AIM OF THE EXERCISE
Each line from the opening of the material through the line holding "Page size: 2001x1125." needs to be returned exactly, with the pictures left out.
### MATERIAL PROVIDED ###
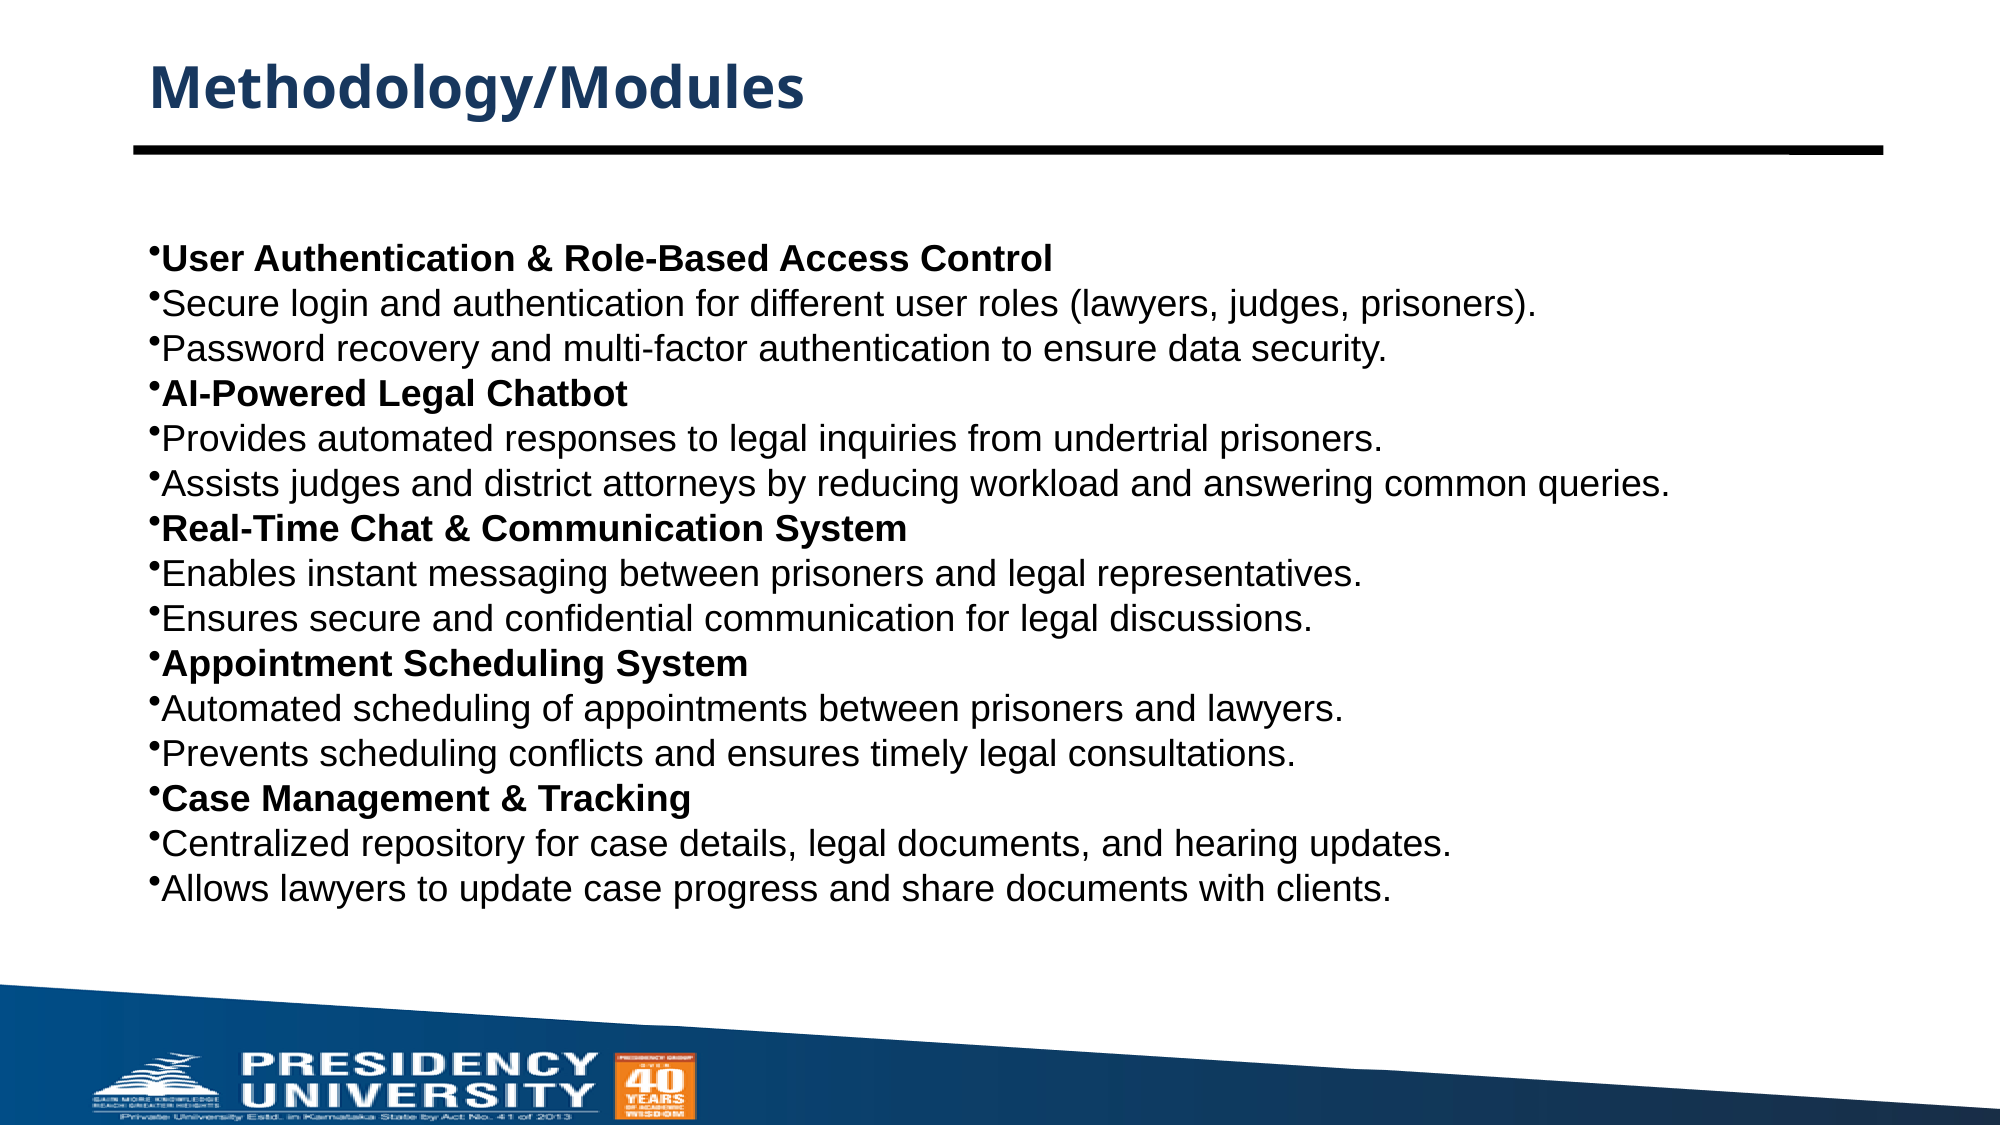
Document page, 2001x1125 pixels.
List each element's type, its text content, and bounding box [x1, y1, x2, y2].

picture [0, 982, 2000, 1125]
list User Authentication & Role-Based Access Control Secure login and authentication for different user roles (lawyers, judges, prisoners). Password recovery and multi-factor authentication to ensure data security. AI-Powered Legal Chatbot Provides automated responses to legal inquiries from undertrial prisoners. Assists judges and district attorneys by reducing workload and answering common queries. Real-Time Chat & Communication System Enables instant messaging between prisoners and legal representatives. Ensures secure and confidential communication for legal discussions. Appointment Scheduling System Automated scheduling of appointments between prisoners and lawyers. Prevents scheduling conflicts and ensures timely legal consultations. Case Management & Tracking Centralized repository for case details, legal documents, and hearing updates. Allows lawyers to update case progress and share documents with clients. [133, 226, 1884, 962]
title Methodology/Modules [133, 45, 1884, 125]
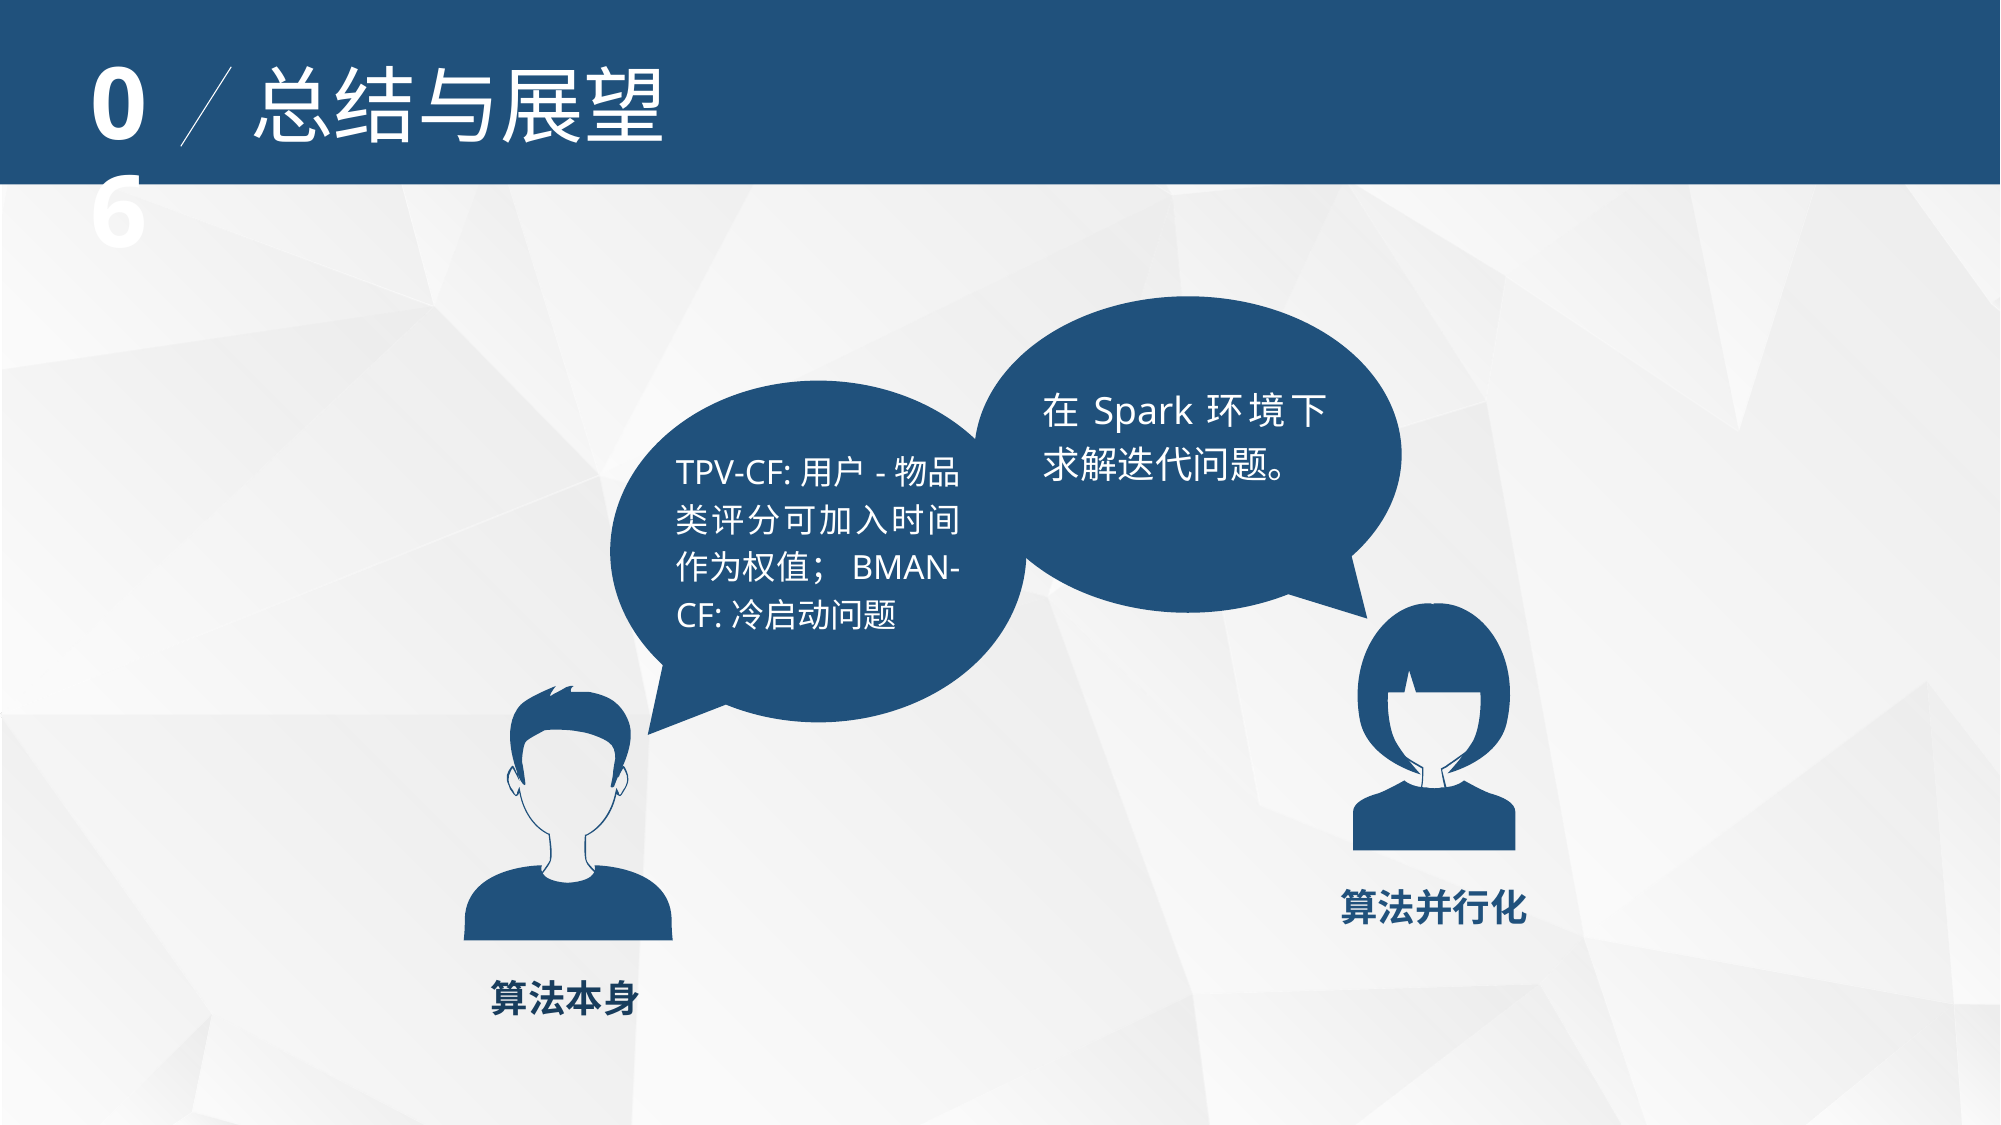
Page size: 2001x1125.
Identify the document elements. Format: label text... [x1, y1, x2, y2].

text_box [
###
RESPONSE TO THE EXERCISE
Document page, 2001x1125 pixels.
List each element's type, its text content, and bounding box [x1, y1, x2, y2].

picture [0, 982, 2000, 1125]
list User Authentication & Role-Based Access Control Secure login and authentication for different user roles (lawyers, judges, prisoners). Password recovery and multi-factor authentication to ensure data security. AI-Powered Legal Chatbot Provides automated responses to legal inquiries from undertrial prisoners. Assists judges and district attorneys by reducing workload and answering common queries. Real-Time Chat & Communication System Enables instant messaging between prisoners and legal representatives. Ensures secure and confidential communication for legal discussions. Appointment Scheduling System Automated scheduling of appointments between prisoners and lawyers. Prevents scheduling conflicts and ensures timely legal consultations. Case Management & Tracking Centralized repository for case details, legal documents, and hearing updates. Allows lawyers to update case progress and share documents with clients. [133, 226, 1884, 962]
title Methodology/Modules [133, 45, 1884, 125]
Page size: 2001x1125.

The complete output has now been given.